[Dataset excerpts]
*** Begin section ***

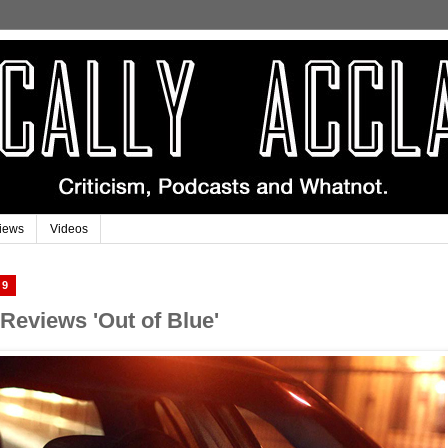
iews
Videos
19
 Reviews 'Out of Blue'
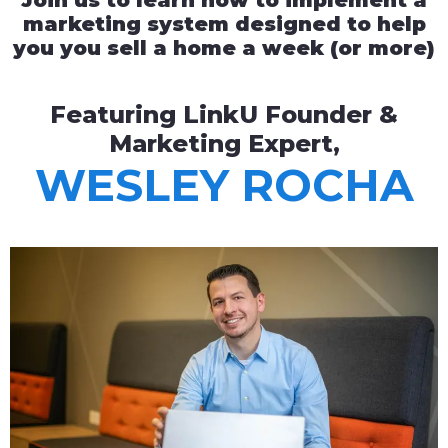
Join us to learn how to implement a
marketing system designed to help
you you sell a home a week (or more)
Featuring LinkU Founder &
Marketing Expert,
WESLEY ROCHA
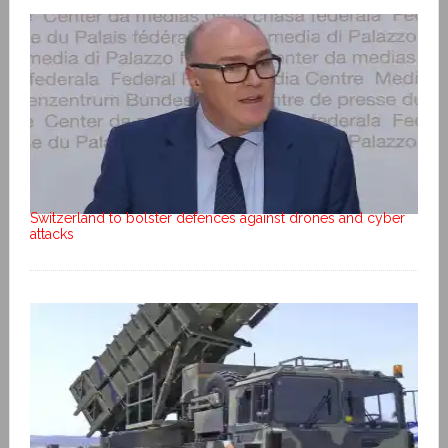
Switzerland to bolster defences against drones and cyber
attacks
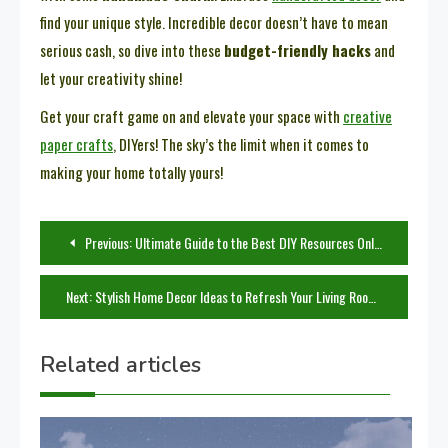
find your unique style. Incredible decor doesn’t have to mean
serious cash, so dive into these
budget-friendly hacks
and
let your creativity shine!
Get your craft game on and elevate your space with
creative
paper crafts
, DIYers! The sky’s the limit when it comes to
making your home totally yours!
Post
Previous:
Ultimate Guide to the Best DIY Resources Online
navigation
Next:
Stylish Home Decor Ideas to Refresh Your Living Room
Related articles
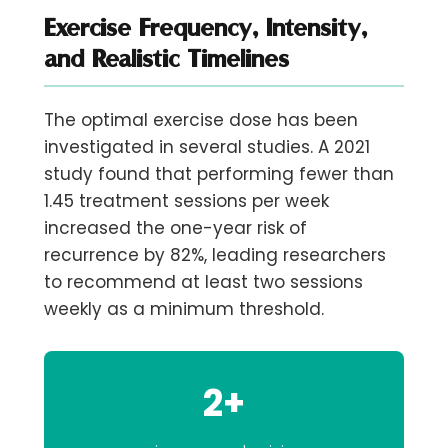
Exercise Frequency, Intensity,
and Realistic Timelines
The optimal exercise dose has been
investigated in several studies. A 2021
study found that performing
fewer than
1.45 treatment sessions per week
increased the one-year risk of
recurrence by 82%, leading researchers
to recommend at least two sessions
weekly as a minimum threshold.
2+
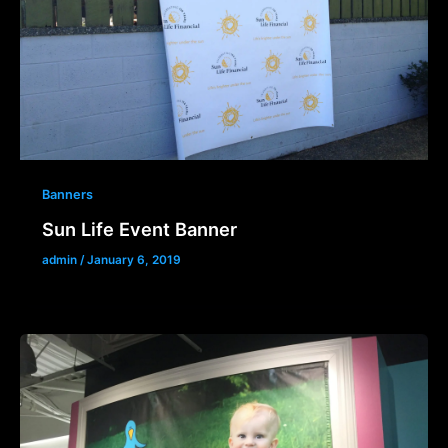
Banners
Sun Life Event Banner
admin
/
January 6, 2019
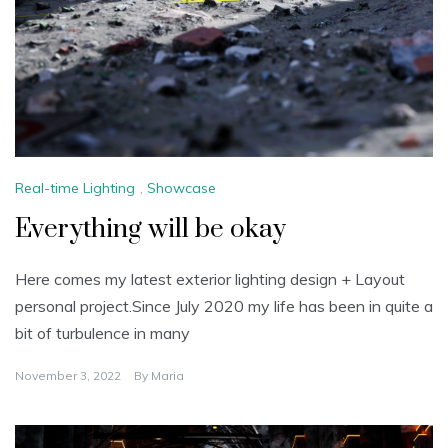
Real-time Lighting
,
Showcase
Everything will be okay
Here comes my latest exterior lighting design + Layout
personal project.Since July 2020 my life has been in quite a
bit of turbulence in many
November 3, 2022
By
Maria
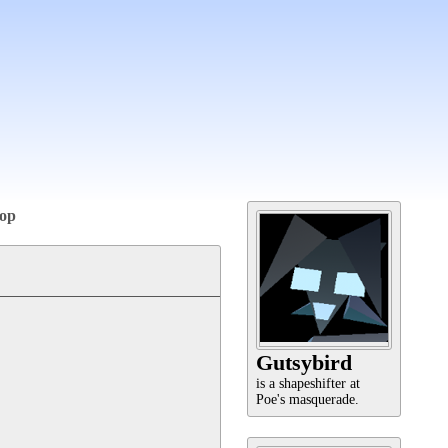
op
Gutsybird
is a shapeshifter at
Poe's masquerade.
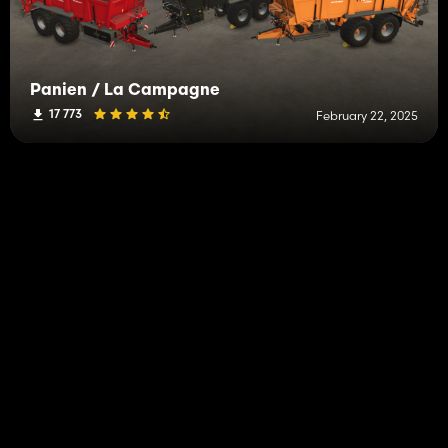
Panien / La Campagne
17 773
February 22, 2025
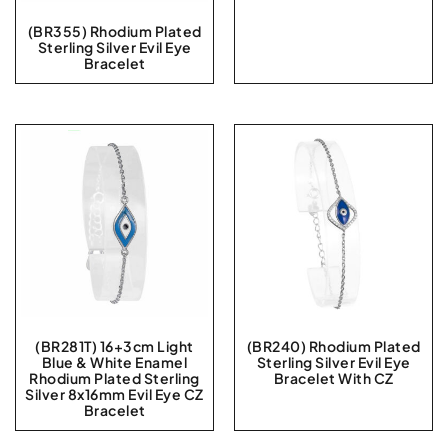
(BR355) Rhodium Plated
Sterling Silver Evil Eye
Bracelet
(BR281T) 16+3cm Light
(BR240) Rhodium Plated
Blue & White Enamel
Sterling Silver Evil Eye
Rhodium Plated Sterling
Bracelet With CZ
Silver 8x16mm Evil Eye CZ
Bracelet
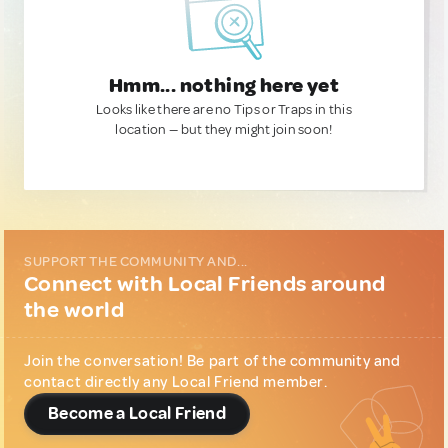
Hmm... nothing here yet
Looks like there are no Tips or Traps in this
location — but they might join soon!
SUPPORT THE COMMUNITY AND...
Connect with Local Friends around
the world
Join the conversation! Be part of the community and
contact directly any Local Friend member.
Become a Local Friend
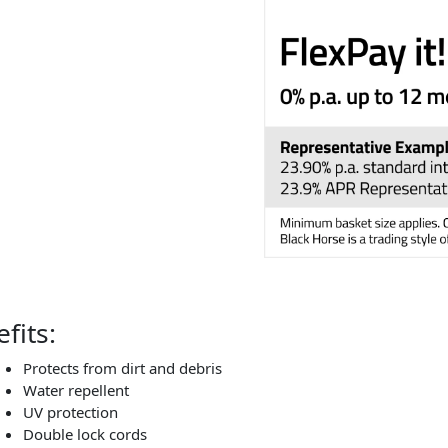
fits:
Protects from dirt and debris
Water repellent
UV protection
Double lock cords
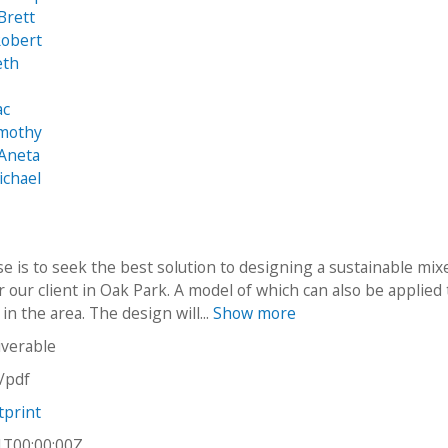
Brett
Robert
eth
ac
imothy
 Aneta
ichael
e is to seek the best solution to designing a sustainable mix
r our client in Oak Park. A model of which can also be applied 
 in the area. The design will...
Show more
iverable
n/pdf
tprint
1T00:00:00Z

*** End section ***

Using the records above, output their complete text exactly, minus any images.

iews
Videos
19
 Reviews 'Out of Blue'
Join us to learn how to implement a
marketing system designed to help
you you sell a home a week (or more)
Featuring LinkU Founder &
Marketing Expert,
WESLEY ROCHA
Switzerland to bolster defences against drones and cyber
attacks
find your unique style. Incredible decor doesn’t have to mean
serious cash, so dive into these
budget-friendly hacks
and
let your creativity shine!
Get your craft game on and elevate your space with
creative
paper crafts
, DIYers! The sky’s the limit when it comes to
making your home totally yours!
Post
Previous:
Ultimate Guide to the Best DIY Resources Online
navigation
Next:
Stylish Home Decor Ideas to Refresh Your Living Room
Related articles
Exercise Frequency, Intensity,
and Realistic Timelines
The optimal exercise dose has been
investigated in several studies. A 2021
study found that performing
fewer than
1.45 treatment sessions per week
increased the one-year risk of
recurrence by 82%, leading researchers
to recommend at least two sessions
weekly as a minimum threshold.
2+
Banners
Sun Life Event Banner
admin
/
January 6, 2019
Real-time Lighting
,
Showcase
Everything will be okay
Here comes my latest exterior lighting design + Layout
personal project.Since July 2020 my life has been in quite a
bit of turbulence in many
November 3, 2022
By
Maria
op
Gutsybird
is a shapeshifter at
Poe's masquerade.
Panien / La Campagne
17 773
February 22, 2025
(BR355) Rhodium Plated
Sterling Silver Evil Eye
Bracelet
(BR281T) 16+3cm Light
(BR240) Rhodium Plated
Blue & White Enamel
Sterling Silver Evil Eye
Rhodium Plated Sterling
Bracelet With CZ
Silver 8x16mm Evil Eye CZ
Bracelet
Hmm... nothing here yet
Looks like there are no Tips or Traps in this
location — but they might join soon!
SUPPORT THE COMMUNITY AND...
Connect with Local Friends around
the world
Join the conversation! Be part of the community and
contact directly any Local Friend member.
Become a Local Friend
fits:
Protects from dirt and debris
Water repellent
UV protection
Double lock cords
Brett
Robert
eth
ac
imothy
 Aneta
ichael
e is to seek the best solution to designing a sustainable mix
r our client in Oak Park. A model of which can also be applied 
 in the area. The design will...
Show more
iverable
n/pdf
tprint
1T00:00:00Z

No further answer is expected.